Across the auto sector. Volkswagen, Daimler, and BMW ended the week on a high. VW gained 5.89%, with Daimler and BMW up by 4.73% and 2.86%
Another rise in crude oil prices through the week, coupled with a pickup in risk appetite failed to support the Loonie. The Loonie ended the week down 0.51% against the Greenback. A dovish BoC Business Outlook Survey offset better than expected inflation, trade, and retail sales figures.
The Japanese Yen rose by 0.04% against the Greenback on Friday to end the up 0.09% to ¥111.92.
For the Aussie Dollar and Kiwi Dollar, it was a week in the red.
The Aussie Dollar fell by 0.29%, with the Kiwi Dollar sliding by 1.17%.
For the Kiwi Dollar, 1st quarter inflation figures did the damage. The annual rate of inflation came in at 1.5% for the 1st quarter, falling well short of a forecasted 1.7% and 4th quarter 1.9%.
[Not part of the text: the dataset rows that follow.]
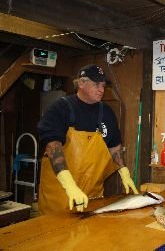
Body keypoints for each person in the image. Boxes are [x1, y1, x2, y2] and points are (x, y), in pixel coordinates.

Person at [37, 64, 138, 214]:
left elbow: (114, 147)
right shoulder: (60, 108)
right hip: (60, 196)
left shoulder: (107, 113)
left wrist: (124, 171)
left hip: (93, 196)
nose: (101, 89)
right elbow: (53, 147)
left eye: (103, 85)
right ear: (81, 83)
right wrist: (70, 186)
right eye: (96, 84)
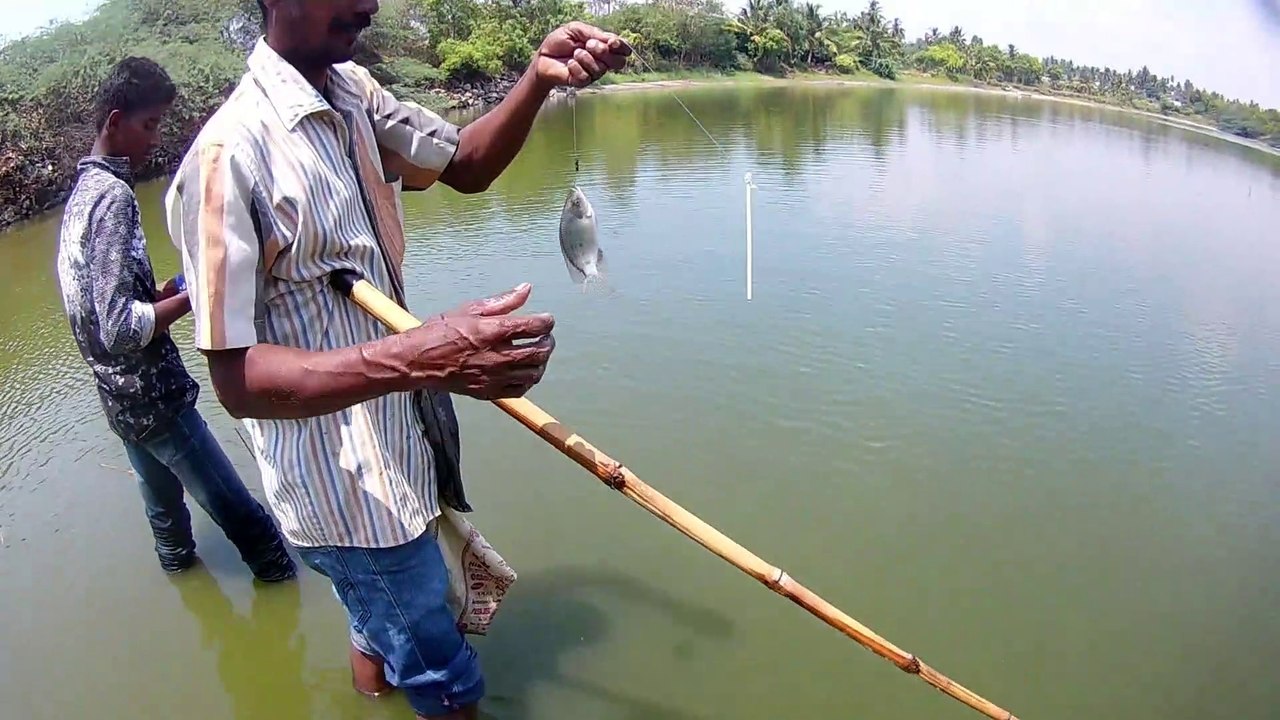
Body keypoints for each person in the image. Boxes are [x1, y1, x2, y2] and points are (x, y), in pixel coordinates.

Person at [163, 1, 628, 718]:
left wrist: (537, 76)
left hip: (403, 438)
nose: (368, 5)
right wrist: (423, 357)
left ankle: (369, 694)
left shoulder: (354, 95)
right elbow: (237, 379)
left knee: (376, 622)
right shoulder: (228, 160)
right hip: (346, 490)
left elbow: (465, 165)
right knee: (448, 681)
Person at [54, 56, 297, 582]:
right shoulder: (114, 198)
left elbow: (95, 308)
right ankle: (280, 590)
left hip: (118, 401)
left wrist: (161, 293)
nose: (155, 138)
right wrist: (197, 295)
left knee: (166, 521)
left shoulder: (81, 197)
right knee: (247, 519)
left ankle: (188, 591)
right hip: (154, 398)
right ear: (115, 123)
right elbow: (120, 328)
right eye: (150, 124)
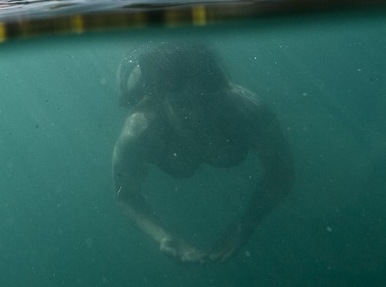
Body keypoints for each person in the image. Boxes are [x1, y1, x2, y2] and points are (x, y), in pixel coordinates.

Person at [112, 42, 294, 263]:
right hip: (142, 70)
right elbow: (127, 195)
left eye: (206, 100)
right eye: (183, 104)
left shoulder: (248, 112)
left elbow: (281, 169)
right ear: (160, 99)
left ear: (223, 89)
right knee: (139, 60)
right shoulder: (141, 132)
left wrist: (249, 220)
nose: (199, 117)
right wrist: (162, 236)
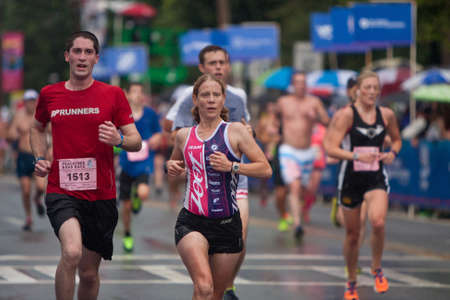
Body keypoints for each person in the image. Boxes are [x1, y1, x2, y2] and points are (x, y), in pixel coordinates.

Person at [30, 31, 142, 300]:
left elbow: (136, 141)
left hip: (101, 194)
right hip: (62, 189)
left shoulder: (112, 94)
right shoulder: (50, 94)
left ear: (96, 58)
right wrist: (40, 157)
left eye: (88, 52)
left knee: (89, 273)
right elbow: (36, 128)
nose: (82, 57)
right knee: (71, 252)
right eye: (77, 51)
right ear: (67, 56)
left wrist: (119, 139)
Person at [167, 74, 272, 300]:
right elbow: (175, 168)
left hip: (227, 224)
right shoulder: (184, 136)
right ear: (196, 100)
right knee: (203, 286)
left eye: (216, 95)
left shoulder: (236, 131)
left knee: (214, 293)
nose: (211, 100)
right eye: (205, 95)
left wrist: (232, 166)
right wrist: (172, 168)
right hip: (192, 221)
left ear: (224, 99)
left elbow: (265, 169)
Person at [323, 71, 402, 300]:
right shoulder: (346, 116)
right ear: (357, 90)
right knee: (353, 235)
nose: (371, 92)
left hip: (375, 177)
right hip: (351, 179)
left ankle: (376, 269)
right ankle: (351, 282)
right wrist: (355, 157)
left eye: (375, 88)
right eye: (367, 87)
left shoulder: (386, 114)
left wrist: (392, 153)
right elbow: (330, 147)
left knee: (378, 222)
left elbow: (397, 139)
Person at [276, 71, 329, 239]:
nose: (301, 85)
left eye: (303, 82)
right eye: (297, 82)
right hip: (288, 150)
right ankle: (298, 224)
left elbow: (327, 121)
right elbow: (273, 119)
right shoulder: (283, 102)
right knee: (295, 186)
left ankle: (299, 212)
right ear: (293, 84)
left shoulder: (314, 102)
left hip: (307, 151)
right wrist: (272, 131)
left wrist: (316, 117)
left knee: (306, 190)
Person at [119, 82, 161, 252]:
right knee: (126, 207)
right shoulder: (121, 114)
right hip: (126, 164)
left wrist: (155, 140)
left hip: (144, 162)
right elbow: (113, 133)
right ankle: (127, 233)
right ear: (127, 95)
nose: (137, 95)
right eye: (133, 91)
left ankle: (138, 197)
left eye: (139, 92)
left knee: (143, 192)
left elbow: (158, 133)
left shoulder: (150, 114)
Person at [7, 89, 46, 230]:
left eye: (33, 100)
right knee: (25, 190)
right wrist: (12, 135)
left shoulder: (41, 114)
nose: (31, 104)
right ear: (25, 102)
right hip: (23, 156)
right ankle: (29, 217)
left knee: (41, 187)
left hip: (39, 156)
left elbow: (51, 132)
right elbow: (10, 134)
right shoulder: (19, 116)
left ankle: (37, 199)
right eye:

The softer inflation figures raised the prospects of a near-term rate cut by the RBNZ.
Economic data out of Australia included March employment and business confidence figures. A pickup in the unemployment rate came from a rise in the participation rate, leaving the employment change figures to provide support on Thursday. The Aussie Dollar was unable to close out Thursday in the green, however, with business confidence taking a turn for the worst.
From elsewhere, better than expected economic data out of China also limited the downside for the Aussie Dollar.
Outside of the numbers, the RBA released the monetary policy meeting minutes earlier in the week. While dovish, improving labor market conditions will need to deliver a pickup in wage growth to give the RBA breathing room. Tepid wage growth has raised concerns over the consumption outlook, which will ultimately be key to whether the RBA would need to cut rates to ease pressures on households straddled with debt.